**Task data:**
|---|

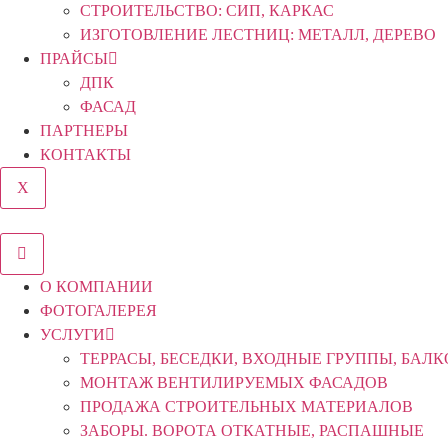
СТРОИТЕЛЬСТВО: СИП, КАРКАС
ИЗГОТОВЛЕНИЕ ЛЕСТНИЦ: МЕТАЛЛ, ДЕРЕВО
ПРАЙСЫ
ДПК
ФАСАД
ПАРТНЕРЫ
КОНТАКТЫ
X
О КОМПАНИИ
ФОТОГАЛЕРЕЯ
УСЛУГИ
ТЕРРАСЫ, БЕСЕДКИ, ВХОДНЫЕ ГРУППЫ, БАЛ
МОНТАЖ ВЕНТИЛИРУЕМЫХ ФАСАДОВ
ПРОДАЖА СТРОИТЕЛЬНЫХ МАТЕРИАЛОВ
ЗАБОРЫ. ВОРОТА ОТКАТНЫЕ, РАСПАШНЫЕ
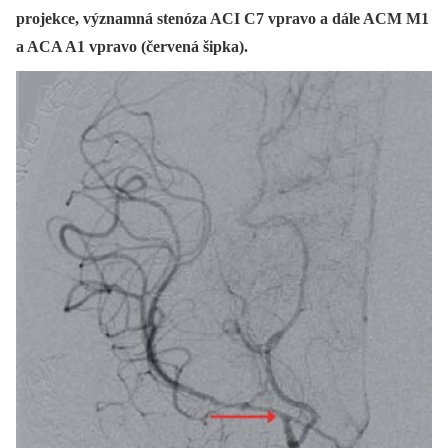
projekce, významná stenóza ACI C7 vpravo a dále ACM M1
a ACA A1 vpravo (červená šipka).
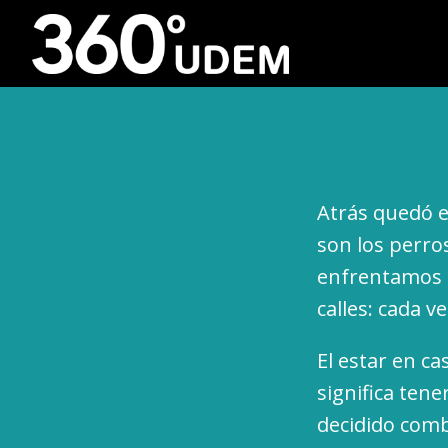
Atrás quedó e
son los perro
enfrentamos e
calles: cada 
El estar en c
significa ten
decidido comb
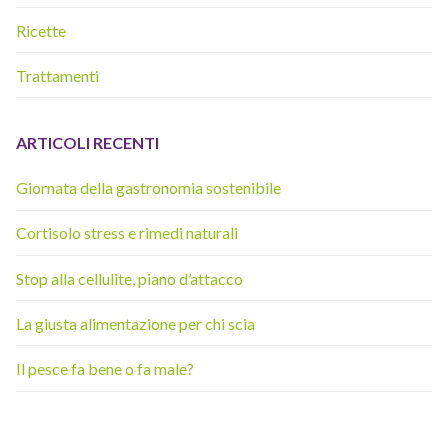
Ricette
Trattamenti
ARTICOLI RECENTI
Giornata della gastronomia sostenibile
Cortisolo stress e rimedi naturali
Stop alla cellulite, piano d’attacco
La giusta alimentazione per chi scia
Il pesce fa bene o fa male?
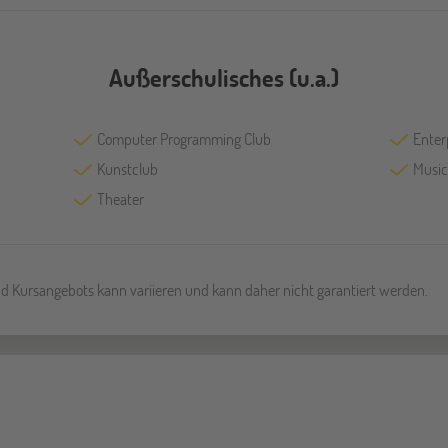
Außerschulisches (u.a.)
Computer Programming Club
Enter
Kunstclub
Music
Theater
und Kursangebots kann variieren und kann daher nicht garantiert werden.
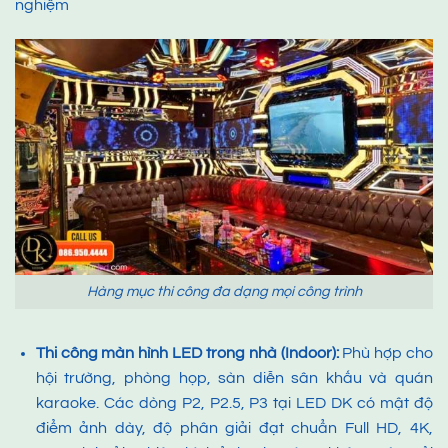
nghiệm
Hàng mục thi công đa dạng mọi công trình
Thi công màn hình LED trong nhà (Indoor)
:
Phù hợp cho
hội trường, phòng họp, sàn diễn sân khấu và quán
karaoke. Các dòng P2, P2.5, P3 tại LED DK có mật độ
điểm ảnh dày, độ phân giải đạt chuẩn Full HD, 4K,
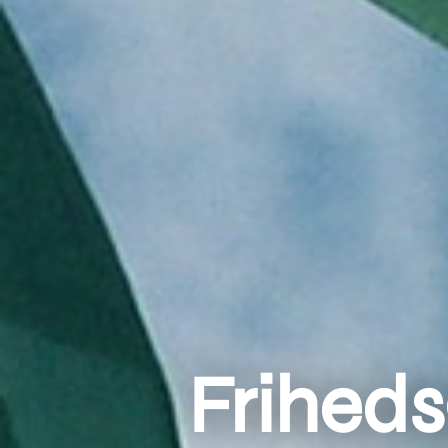
Frihed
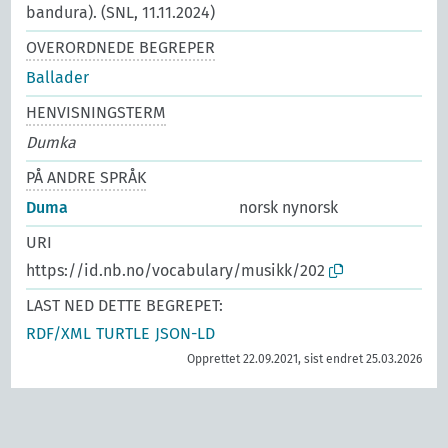
bandura). (SNL, 11.11.2024)
OVERORDNEDE BEGREPER
Ballader
HENVISNINGSTERM
Dumka
PÅ ANDRE SPRÅK
Duma
norsk nynorsk
URI
https://id.nb.no/vocabulary/musikk/202
LAST NED DETTE BEGREPET:
RDF/XML
TURTLE
JSON-LD
Opprettet 22.09.2021, sist endret 25.03.2026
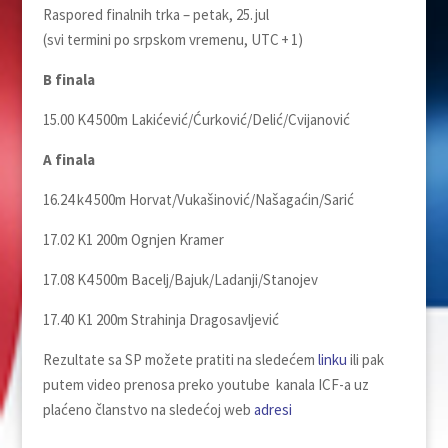
Raspored finalnih trka – petak, 25. jul
(svi termini po srpskom vremenu, UTC + 1)
B finala
15.00 K4 500m Lakićević/Ćurković/Delić/Cvijanović
A finala
16.24 k4 500m Horvat/Vukašinović/Našagaćin/Sarić
17.02 K1 200m Ognjen Kramer
17.08 K4 500m Bacelj/Bajuk/Ladanji/Stanojev
17.40 K1 200m Strahinja Dragosavljević
Rezultate sa SP možete pratiti na sledećem
linku
ili pak
putem video prenosa preko youtube kanala ICF-a uz
plaćeno članstvo na sledećoj web
adresi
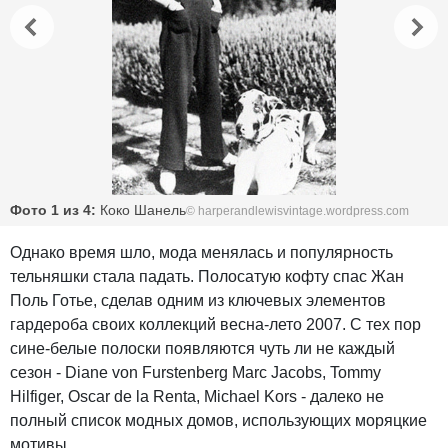
Фото 1 из 4:
Коко Шанель
© harperandlewisvintage.wordpress.com
Однако время шло, мода менялась и популярность
тельняшки стала падать. Полосатую кофту спас Жан
Поль Готье, сделав одним из ключевых элементов
гардероба своих коллекций весна-лето 2007. С тех пор
сине-белые полоски появляются чуть ли не каждый
сезон - Diane von Furstenberg Marc Jacobs, Tommy
Hilfiger, Оscar de la Renta, Michael Kors - далеко не
полный список модных домов, использующих моряцкие
мотивы.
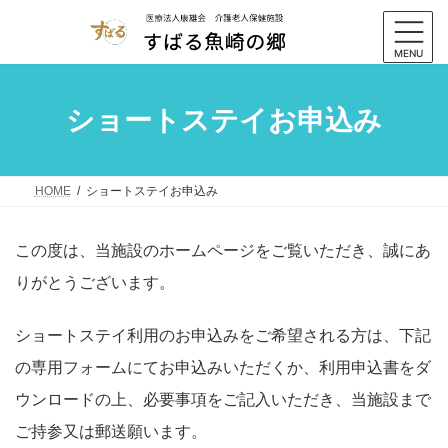
コ
ナ
ン
ビ
テ
ゲ
MENU
ン
ー
ツ
シ
ショートステイお申込み
へ
ョ
ス
ン
キ
に
ッ
移
HOME
ショートステイお申込み
プ
動
この度は、当施設のホームページをご覧いただき、誠にあ
りがとうございます。
ショートステイ利用のお申込みをご希望される方は、下記
の専用フォームにてお申込みいただくか、利用申込書をダ
ウンロードの上、必要事項をご記入いただき、当施設まで
ご持参又は郵送願います。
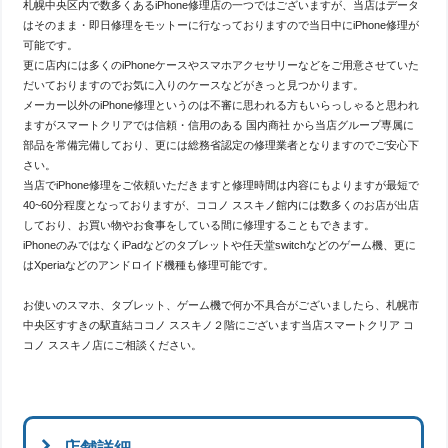
札幌中央区内で数多くあるiPhone修理店の一つではございますが、当店はデータ
はそのまま・即日修理をモットーに行なっておりますので当日中にiPhone修理が
可能です。
更に店内には多くのiPhoneケースやスマホアクセサリーなどをご用意させていた
だいておりますのでお気に入りのケースなどがきっと見つかります。
メーカー以外のiPhone修理というのは不審に思われる方もいらっしゃると思われ
ますがスマートクリアでは信頼・信用のある 国内商社 から当店グループ専属に
部品を常備完備しており、更には総務省認定の修理業者となりますのでご安心下
さい。
当店でiPhone修理をご依頼いただきますと修理時間は内容にもよりますが最短で
40~60分程度となっておりますが、ココノ ススキノ館内には数多くのお店が出店
しており、お買い物やお食事をしている間に修理することもできます。
iPhoneのみではなくiPadなどのタブレットや任天堂switchなどのゲーム機、更に
はXperiaなどのアンドロイド機種も修理可能です。
お使いのスマホ、タブレット、ゲーム機で何か不具合がございましたら、札幌市
中央区すすきの駅直結ココノ ススキノ２階にございます当店スマートクリア コ
コノ ススキノ店にご相談ください。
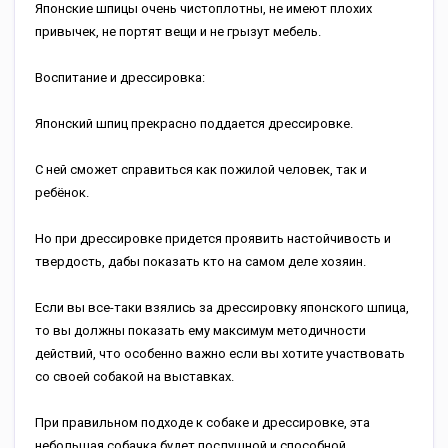
Японские шпицы очень чистоплотны, не имеют плохих
привычек, не портят вещи и не грызут мебель.
Воспитание и дрессировка:
Японский шпиц прекрасно поддается дрессировке.
С ней сможет справиться как пожилой человек, так и
ребёнок.
Но при дрессировке придется проявить настойчивость и
твердость, дабы показать кто на самом деле хозяин.
Если вы все-таки взялись за дрессировку японского шпица,
то вы должны показать ему максимум методичности
действий, что особенно важно если вы хотите участвовать
со своей собакой на выставках.
При правильном подходе к собаке и дрессировке, эта
небольшая собачка будет послушной и способной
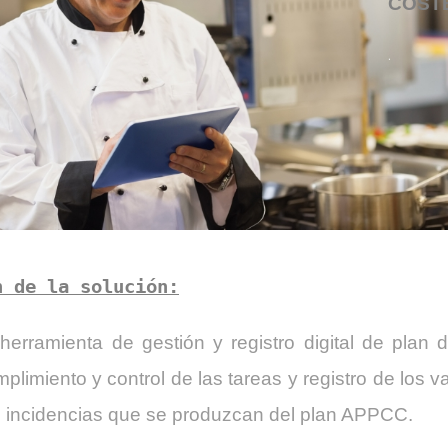
COSTE
.
n de la solución:
 herramienta de gestión y registro digital de pla
mplimiento y control de las tareas y registro de los
as incidencias que se produzcan del plan APPCC.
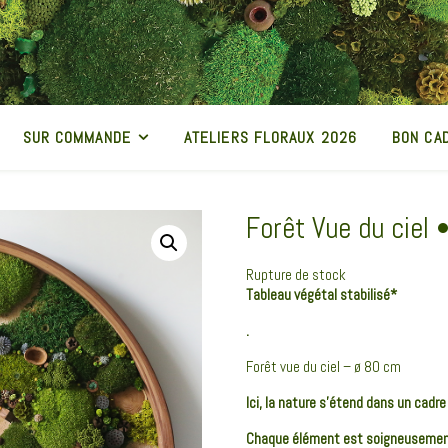
SUR COMMANDE
ATELIERS FLORAUX 2026
BON CA
Forêt Vue du ciel
Rupture de stock
Tableau végétal stabilisé*
.
Forêt vue du ciel – ø 80 cm
Ici, la nature s’étend dans un cadre
Chaque élément est soigneusement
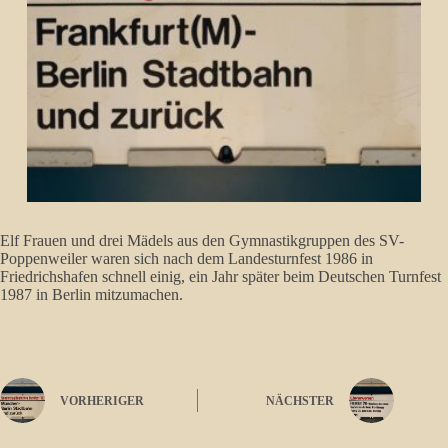
Elf Frauen und drei Mädels aus den Gymnastikgruppen des SV-
Poppenweiler waren sich nach dem Landesturnfest 1986 in
Friedrichshafen schnell einig, ein Jahr später beim Deutschen Turnfest
1987 in Berlin mitzumachen.
VORHERIGER
NÄCHSTER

|---|

**Problem to solve:** Omitting all images, print the listing exactly.

**Result for this task:**
СТРОИТЕЛЬСТВО: СИП, КАРКАС
ИЗГОТОВЛЕНИЕ ЛЕСТНИЦ: МЕТАЛЛ, ДЕРЕВО
ПРАЙСЫ
ДПК
ФАСАД
ПАРТНЕРЫ
КОНТАКТЫ
X
О КОМПАНИИ
ФОТОГАЛЕРЕЯ
УСЛУГИ
ТЕРРАСЫ, БЕСЕДКИ, ВХОДНЫЕ ГРУППЫ, БАЛ
МОНТАЖ ВЕНТИЛИРУЕМЫХ ФАСАДОВ
ПРОДАЖА СТРОИТЕЛЬНЫХ МАТЕРИАЛОВ
ЗАБОРЫ. ВОРОТА ОТКАТНЫЕ, РАСПАШНЫЕ
projekce, významná stenóza ACI C7 vpravo a dále ACM M1
a ACA A1 vpravo (červená šipka).
Atrás quedó e
son los perro
enfrentamos e
calles: cada 
El estar en c
significa ten
decidido comb
Ricette
Trattamenti
ARTICOLI RECENTI
Giornata della gastronomia sostenibile
Cortisolo stress e rimedi naturali
Stop alla cellulite, piano d’attacco
La giusta alimentazione per chi scia
Il pesce fa bene o fa male?
Außerschulisches (u.a.)
Computer Programming Club
Enter
Kunstclub
Music
Theater
und Kursangebots kann variieren und kann daher nicht garantiert werden.
nghiệm
Hàng mục thi công đa dạng mọi công trình
Thi công màn hình LED trong nhà (Indoor)
:
Phù hợp cho
hội trường, phòng họp, sàn diễn sân khấu và quán
karaoke. Các dòng P2, P2.5, P3 tại LED DK có mật độ
điểm ảnh dày, độ phân giải đạt chuẩn Full HD, 4K,
Frihed
bandura). (SNL, 11.11.2024)
OVERORDNEDE BEGREPER
Ballader
HENVISNINGSTERM
Dumka
PÅ ANDRE SPRÅK
Duma
norsk nynorsk
URI
https://id.nb.no/vocabulary/musikk/202
LAST NED DETTE BEGREPET:
RDF/XML
TURTLE
JSON-LD
Opprettet 22.09.2021, sist endret 25.03.2026
Raspored finalnih trka – petak, 25. jul
(svi termini po srpskom vremenu, UTC + 1)
B finala
15.00 K4 500m Lakićević/Ćurković/Delić/Cvijanović
A finala
16.24 k4 500m Horvat/Vukašinović/Našagaćin/Sarić
17.02 K1 200m Ognjen Kramer
17.08 K4 500m Bacelj/Bajuk/Ladanji/Stanojev
17.40 K1 200m Strahinja Dragosavljević
Rezultate sa SP možete pratiti na sledećem
linku
ili pak
putem video prenosa preko youtube kanala ICF-a uz
plaćeno članstvo na sledećoj web
adresi
Фото 1 из 4:
Коко Шанель
© harperandlewisvintage.wordpress.com
Однако время шло, мода менялась и популярность
тельняшки стала падать. Полосатую кофту спас Жан
Поль Готье, сделав одним из ключевых элементов
гардероба своих коллекций весна-лето 2007. С тех пор
сине-белые полоски появляются чуть ли не каждый
сезон - Diane von Furstenberg Marc Jacobs, Tommy
Hilfiger, Оscar de la Renta, Michael Kors - далеко не
полный список модных домов, использующих моряцкие
мотивы.
コ
ナ
ン
ビ
テ
ゲ
MENU
ン
ー
ツ
シ
ショートステイお申込み
へ
ョ
ス
ン
キ
に
ッ
移
HOME
ショートステイお申込み
プ
動
この度は、当施設のホームページをご覧いただき、誠にあ
りがとうございます。
ショートステイ利用のお申込みをご希望される方は、下記
の専用フォームにてお申込みいただくか、利用申込書をダ
ウンロードの上、必要事項をご記入いただき、当施設まで
ご持参又は郵送願います。
札幌中央区内で数多くあるiPhone修理店の一つではございますが、当店はデータ
はそのまま・即日修理をモットーに行なっておりますので当日中にiPhone修理が
可能です。
更に店内には多くのiPhoneケースやスマホアクセサリーなどをご用意させていた
だいておりますのでお気に入りのケースなどがきっと見つかります。
メーカー以外のiPhone修理というのは不審に思われる方もいらっしゃると思われ
ますがスマートクリアでは信頼・信用のある 国内商社 から当店グループ専属に
部品を常備完備しており、更には総務省認定の修理業者となりますのでご安心下
さい。
当店でiPhone修理をご依頼いただきますと修理時間は内容にもよりますが最短で
40~60分程度となっておりますが、ココノ ススキノ館内には数多くのお店が出店
しており、お買い物やお食事をしている間に修理することもできます。
iPhoneのみではなくiPadなどのタブレットや任天堂switchなどのゲーム機、更に
はXperiaなどのアンドロイド機種も修理可能です。
お使いのスマホ、タブレット、ゲーム機で何か不具合がございましたら、札幌市
中央区すすきの駅直結ココノ ススキノ２階にございます当店スマートクリア コ
コノ ススキノ店にご相談ください。
Японские шпицы очень чистоплотны, не имеют плохих
привычек, не портят вещи и не грызут мебель.
Воспитание и дрессировка:
Японский шпиц прекрасно поддается дрессировке.
С ней сможет справиться как пожилой человек, так и
ребёнок.
Но при дрессировке придется проявить настойчивость и
твердость, дабы показать кто на самом деле хозяин.
Если вы все-таки взялись за дрессировку японского шпица,
то вы должны показать ему максимум методичности
действий, что особенно важно если вы хотите участвовать
со своей собакой на выставках.
При правильном подходе к собаке и дрессировке, эта
небольшая собачка будет послушной и способной
COSTE
.
n de la solución:
 herramienta de gestión y registro digital de pla
mplimiento y control de las tareas y registro de los
as incidencias que se produzcan del plan APPCC.
SUR COMMANDE
ATELIERS FLORAUX 2026
BON CA
Forêt Vue du ciel
Rupture de stock
Tableau végétal stabilisé*
.
Forêt vue du ciel – ø 80 cm
Ici, la nature s’étend dans un cadre
Chaque élément est soigneusement
Elf Frauen und drei Mädels aus den Gymnastikgruppen des SV-
Poppenweiler waren sich nach dem Landesturnfest 1986 in
Friedrichshafen schnell einig, ein Jahr später beim Deutschen Turnfest
1987 in Berlin mitzumachen.
VORHERIGER
NÄCHSTER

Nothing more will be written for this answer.